Take a Reese’s peanut-butter cup out
of the pack into the palm of your hand.
Peel the wrapper’s pleats from the disc.
I haven’t done that in a while but remember
the feel of it in my fingers. Pleats of the cup
same as the paper’s. Similarly a modern
poem, Douglas’s Behavior of Fish
in an Egyptian Tea Garden is felt. You hear
and feel it, on the page see lines, in your
mind the girl in the tea shop, the men,
a captain on leave and others the poet gives
fish details.
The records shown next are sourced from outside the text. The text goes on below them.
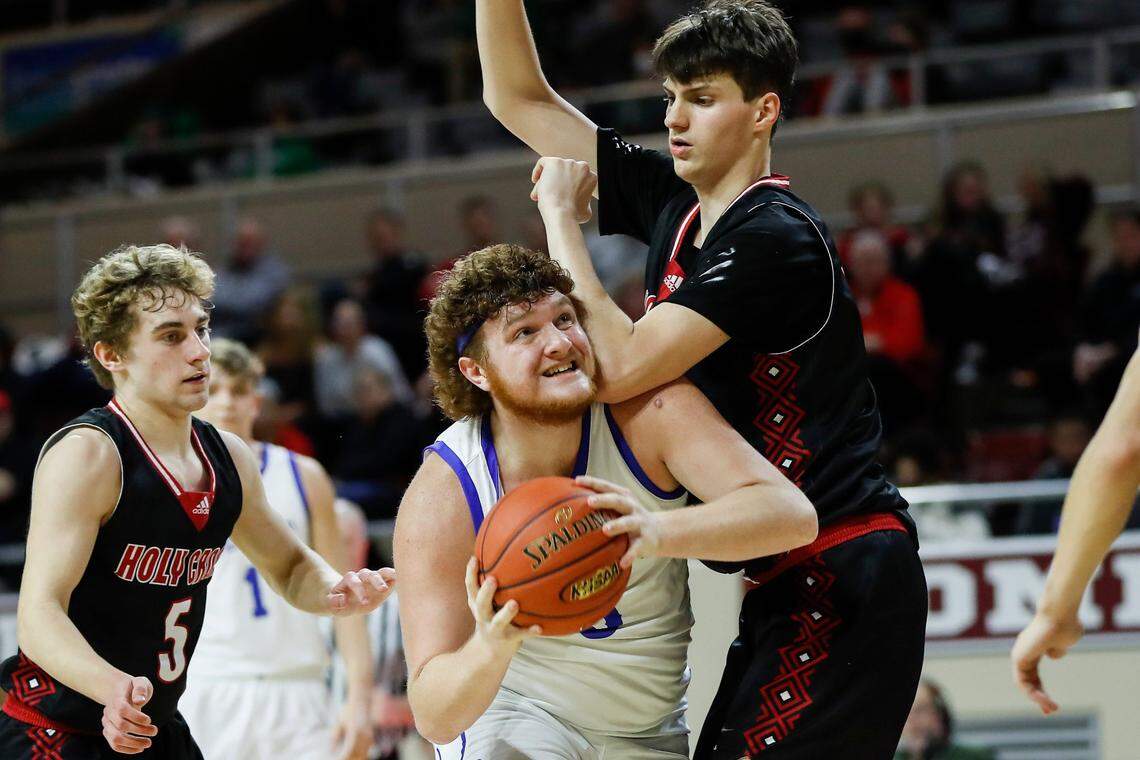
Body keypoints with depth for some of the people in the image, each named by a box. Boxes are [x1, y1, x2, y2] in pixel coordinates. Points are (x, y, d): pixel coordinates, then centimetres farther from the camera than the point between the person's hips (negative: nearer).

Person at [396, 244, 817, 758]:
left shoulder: (646, 410, -22)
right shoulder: (441, 498, -25)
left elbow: (792, 516, -35)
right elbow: (434, 719, -26)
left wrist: (660, 532, -53)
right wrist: (490, 648, -49)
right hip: (509, 713, -2)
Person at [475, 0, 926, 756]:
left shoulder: (775, 236, -15)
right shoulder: (674, 203, 9)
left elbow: (620, 370, -21)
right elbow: (518, 99, 15)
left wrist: (561, 215, -10)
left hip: (845, 580, -9)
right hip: (788, 582, 9)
The Reese cup/ Douglas poem
same is both are felt, the former with fingers
the latter throughout the body. Imagine,
some people can’t feel the wrapper’s pleats,
severely impaired who can’t physically feel
but do breathe. Years ago, near Monroe,
Louisiana a lawyer in a boat on a lake
was struck and killed by lightning the day
before he was to defend a man accused
of murder. I wonder if the lawyer felt a jolt,
what a person struck like that feels. I hope
I never find out. The alleged murderer
what did he feel, and his victim, that day
alone in a storage unit? Well, jurors found
him innocent, two years later, allegedly
he killed his wife, who was also the lover
of his first victim. Again, declared innocent,
able to walk into a tea shop, go out
on a boat, take a Reese’s cup
from a wrapper and let the wrapper fall
to the ground. The big thing the Reese’s
cup and the Tea Garden poem
have in common is pleasure. Imagine
pleasure Keith Douglas got putting pen
to paper, who died in war, before his time.